Joaquim Alessi
Quem, a exemplo deste escriba, teve a honra de ouvir, em primeiro lugar, primeiríssima mão, em 1989, a gravação em fita cassete do jingle “Lula lá, Brilha uma estrela”, consegue comparar o impacto das canções: muito semelhantes.
Lembro até hoje. Faltavam minutos para as 5h da madrugada, apenas três jornalistas ao lado do então pré-candidato à Presidência da República, na portaria da Volks, em São Bernardo, para cobrir a chamada “Porta de Fábrica”.
Florestan Fernandes Júnior, pela antiga TV Manchete (hoje Rede TV); um correspondente de O Dia, do Rio, que não consigo lembrar o nome; e este jornalista que aqui escreve.
Alguém chegou com um pequeno gravador à pilha, uma fita cassete e bradou: “Está pronto! Ouçam o jingle!!!”

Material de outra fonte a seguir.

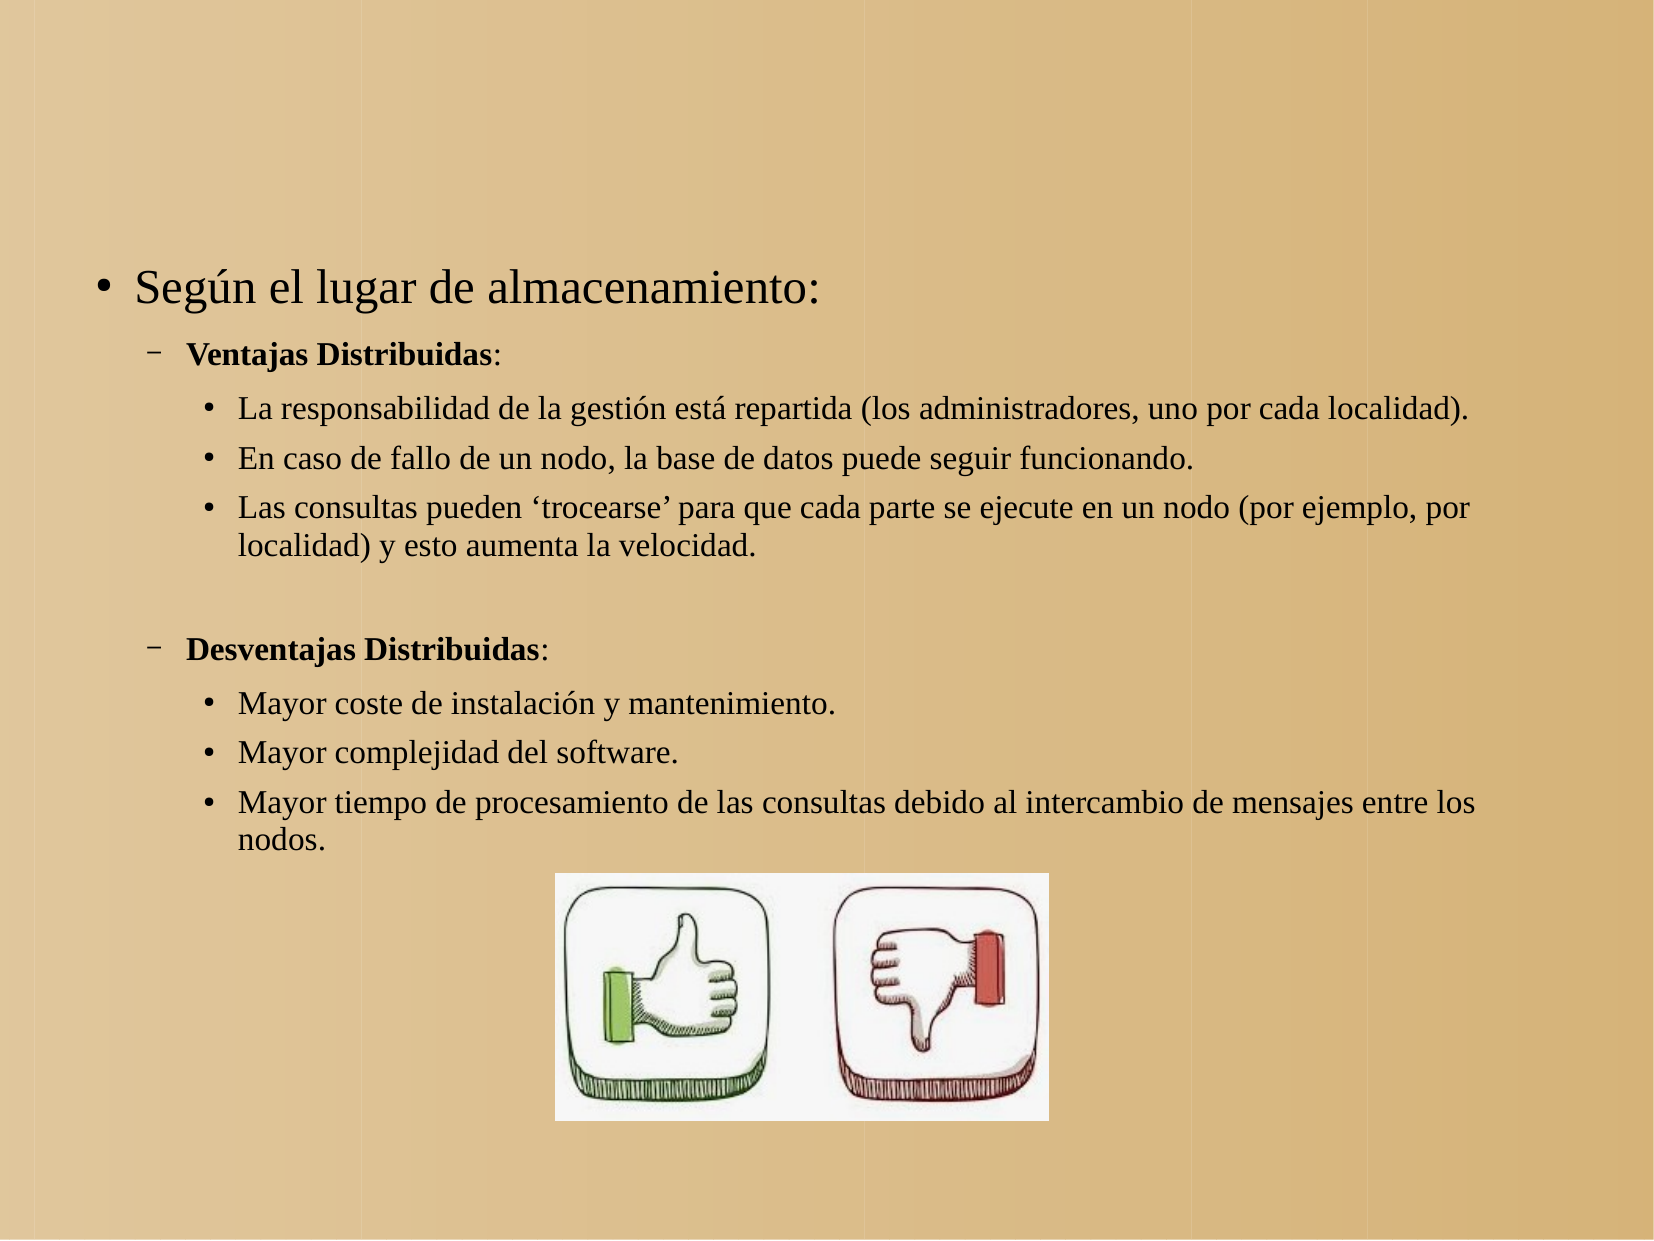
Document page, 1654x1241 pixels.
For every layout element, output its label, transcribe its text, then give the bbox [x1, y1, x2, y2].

Emoção geral logo aos primeiros acordes da criação de Hilton Aciloli, inspirada no símbolo da estrela criado por Carlito Maia, também pai do “OPTei”.

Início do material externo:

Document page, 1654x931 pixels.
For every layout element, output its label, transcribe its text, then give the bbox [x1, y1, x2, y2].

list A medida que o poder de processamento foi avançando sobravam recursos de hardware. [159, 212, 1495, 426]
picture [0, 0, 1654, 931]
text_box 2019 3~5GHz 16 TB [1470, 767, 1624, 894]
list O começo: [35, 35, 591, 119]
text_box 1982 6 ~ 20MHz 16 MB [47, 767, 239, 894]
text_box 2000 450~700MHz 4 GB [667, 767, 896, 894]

Um parênteses: Carlito,publicitário, morreu em meados de 2002, e portanto não viu Lula vencer sua primeira eleição presidencial. Uma pena!
Mas, todo esse “nariz de cera” – como se dizia no Jornalismo de antigamente – para falar da emoção de sentir que a música faria história.
A história se repete
Mesma emoção sentida ao ouvir detalhadamente, pela primeira vez, esse samba-enredo da Acadêmicos de Niterói, que desfila na noite de deste domingo.
Admito o atraso em checar com detalhes a genial criação de Teresa Cristina, André Diniz, Paulo Cesar Feital, Fred Camacho, Junior Fionda, Arlindinho (Arlindo Cruz Jr.), Lequinho, Thiago Oliveira e Tem-Tem Jr., magistralmente interpretada por Emerson Dias.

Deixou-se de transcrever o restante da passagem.